Running Rowan's Descriptors Calculation Workflow

Transcript

Hi, I'm Ari, one of the founders of Rowan, where I lead product and strategy. In today's video, I'm going to be talking about Rowan's descriptors calculation workflow. We'll go over how to submit a workflow, what the workflow does, and how you can use the results, both in Rowan and export them to use in further projects.

Now descriptors, at a very high level, are a way of generating a feature vector for your molecules so that you can run data science and machine learning workflows on your molecules. And we think that this is especially good when you're working with properties that are hard to run physics-based simulations to predict.

So to submit a descriptors calculation workflow on Rowan, we'll go ahead and click "descriptors calculation" and we'll upload the files that we're going to be looking at today. For this example, we're just going to look at this super basic set of alcohols. You can see that there's nothing fancy here, and that these structures loaded in all right.

And so we'll just go ahead and submit these six molecules, and we can submit them all at once, and they'll start running. And what's gonna happen is Rowan is going to use Mordred to generate some molecular graph and conformer-dependent features, as well as XTB to generate some per-atom descriptors.

These are small molecules and the descriptors workflow super fast, so it's already finished running. We'll go ahead and hide the sidebar, and we can view these results. So at a glance, you see that Rowan gives you this table view. You can sort by any descriptor. You can look and see what the descriptor actually calculates. And of course, you can filter.

I think we should look for hydrogen bond donors today. So I'll just type in "hydrogen bond." You can search, and we can see that there are two features related to hydrogen bonds. That's this hydrogen bond acceptor feature and this hydrogen bond donor feature. When we're working with these features, often we'll wanna take it and use it somewhere else. And so you can always download all of this data as a CSV and load it into whatever software you're using for data science or machine learning.

One cool thing though is that inside of the Rowan platform, you can run principal component analysis on a library of descriptors that you've calculated. And PCA is a statistical method that will cluster our data. So we're looking at PCA 1 and 2 and that gives us this nice XY plot. And it spreads our data out so we can see similarities and differences and make sure that whatever library we're working with covers chemical space nicely.
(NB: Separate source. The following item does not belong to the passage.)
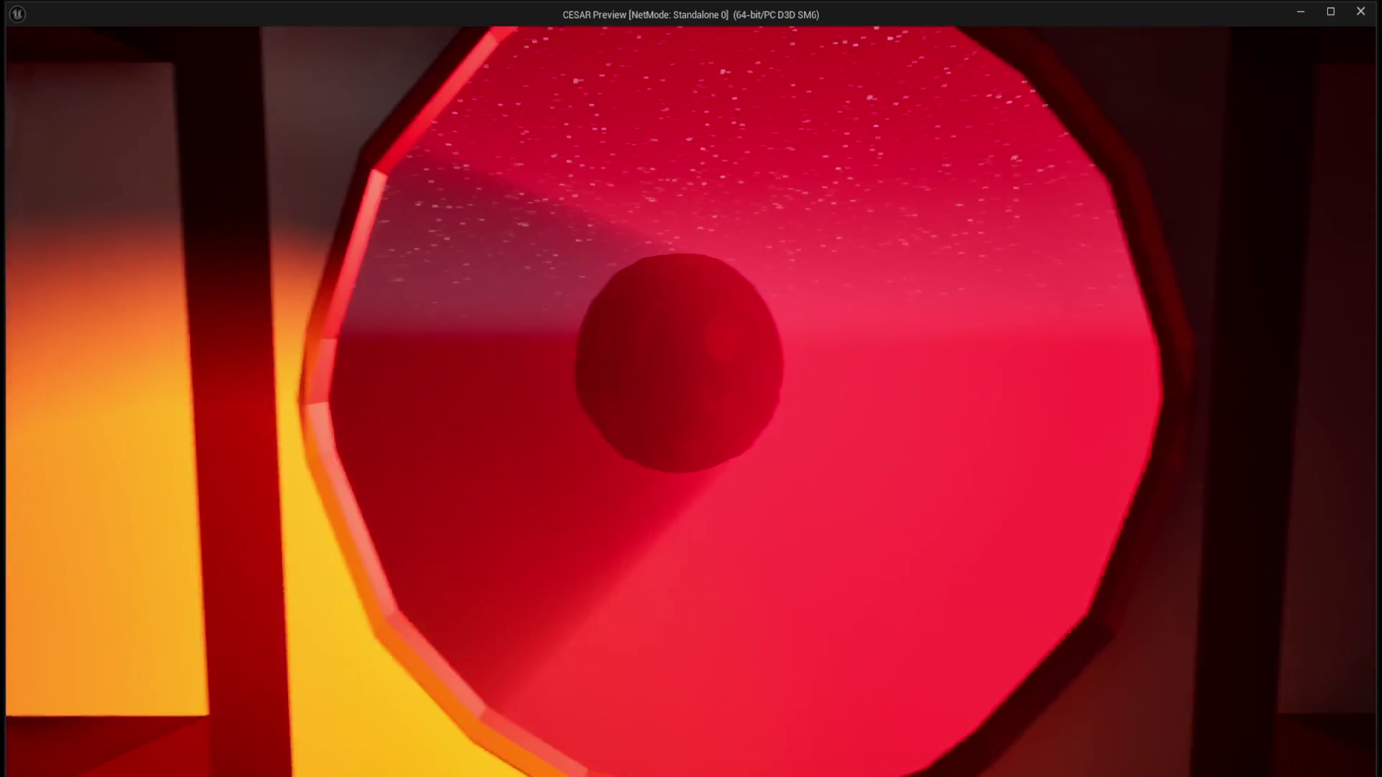
pyautogui.press('d')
And so you can see that one thing that's really separating our compounds in this example is just this atom bond connectivity index. And if we want to see the actual values for each of these data points, we can click on this feature and it'll color. And by hovering over the points, we can sort of visually inspect and get a sense for, okay, what's contributing to the variance in my data right now? And if we want to look at number of hydrogen bond donors, again, we can do that too. And we'll see the data colors nicely. And, you know, with this basic example, of course, this isn't super impressive, but I think it is really cool. And if you want to work with these PCA coordinates outside of Rowan, you can download the data as a CSV right here again.